Before going into this question, it is necessary to call out Section 16 CPC which reads as follows:
Section 16: Suits to be instituted, where subject-matter situate - Subject to the pecuniary or other limitations prescribed by any law, suits-
(a) for the recovery of immovable property with or without rent or profits,
(b) for the partition of immovable property,
(c) for foreclosure, sale or redemption in the case of a mortgage or of charge upon immovable property,
(d) for the determination of any other right to or interest in immovable property,
(e) for compensation for wrong to immovable property,
(f) for the recovery of movable property
actually under distraint or attachment, shall he instituted in the court within the local limits of whose jurisdiction the property is situate:
Provided that a suit to obtain, relief respecting, or compensation for wrong to, immovable property held by or on behalf of the defendant may, where the relief sought can be entirely obtained through his personal obedience, be instituted either in the Court within the local limits of whose jurisdiction the property is situate, or in the Court within the local limits of whose jurisdiction the defendant actually and voluntarily resides, or carries on business, or personally works for gain.

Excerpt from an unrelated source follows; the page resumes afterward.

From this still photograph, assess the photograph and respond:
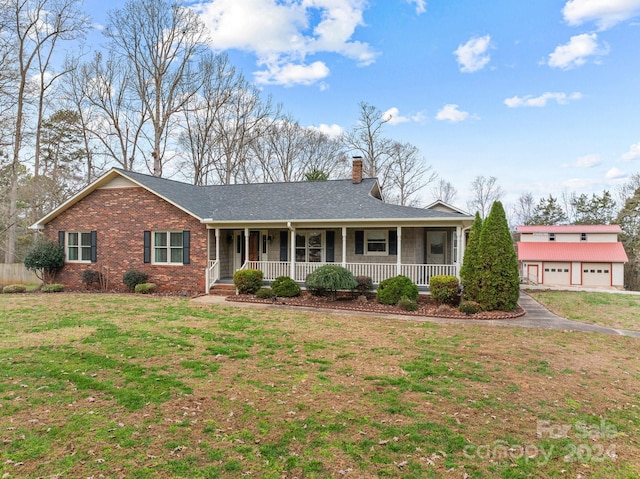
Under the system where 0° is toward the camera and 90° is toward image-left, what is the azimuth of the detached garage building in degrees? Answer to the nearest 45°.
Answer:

11. Proviso to Section 16 CPC declares that where the relief sought can be obtained through the personal obedience of the defendant, the suit can be instituted either in the court within whose jurisdiction the property is situated or in the court where the defendant actually or voluntarily resides, or carries on business, or personally works for gain.

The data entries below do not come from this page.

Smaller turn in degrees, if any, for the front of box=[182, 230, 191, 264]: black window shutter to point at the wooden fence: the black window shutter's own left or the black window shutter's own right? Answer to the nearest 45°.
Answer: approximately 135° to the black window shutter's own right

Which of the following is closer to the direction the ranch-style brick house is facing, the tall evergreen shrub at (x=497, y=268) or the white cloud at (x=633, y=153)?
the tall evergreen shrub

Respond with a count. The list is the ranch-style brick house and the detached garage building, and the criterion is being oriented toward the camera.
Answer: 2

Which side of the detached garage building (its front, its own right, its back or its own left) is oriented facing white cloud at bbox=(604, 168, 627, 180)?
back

12. Thus it is clear that though the court cannot, in case of immovable property situate beyond jurisdiction, grant a relief in ram still it can entertain a suit where relief sought can be obtained through the personal obedience of the defendant. The proviso to Section 16 is an exception to the main part of the Section, and it is applied where the relief sought could entirely be obtained by personal obedience of the defendant.
13. In the instant case, the reliefs sought for by the plaintiff before the court-below could entirely be obtained by personal obedience of the defendant No. 1 and other defendants. Therefore the court-below has jurisdiction to try the suit filed by the plaintiff.
14. The trial court in paragraph 10 of the impugned order has culled out Section 16 CPC but has failed to consider proviso to Section 16 CPC. The trial Court admits that the cause of action to file suit arose within its jurisdiction. The court-below ought to have considered the proviso to Section 16 CPC but failed to do so. Further as per Section 20 CPC, suit may be instituted in a court within whose jurisdiction the defendant resides or carries on business or personally works for gain or cause of action totally or partly arises. Therefore in view of the fact that M/s. Renuka Lakshmi Granite is a partnership firm situated at Bangalore and the other defendants namely respondent No. 1 and respondent Mo. 4 are also residents of Bangalore, the appellant-plaintiff has rightly filed the suit in Bangalore and the courts at Bangalore have right to try the suit under Section 16(d) of CPC. No doubt Courts at Chitradurga had jurisdiction to try the instant suit but in view of Section 16(d) CPC read with proviso to Section 16 CPC and Section 20 CPC, the Courts at Bangalore also have jurisdiction to try the instant suit. Hence, the appeal is to be allowed by setting aside the impugned order passed by the trial court.
15. For the foregoing reasons, the appeal is allowed. The order under challenge dated 4.7.2003 passed in OS No. 7762/2000 by the XXVII Addl. city civil Judge, Bangalore is hereby set aside and. the trial Court is directed to dispose of the suit as expeditiously as possible.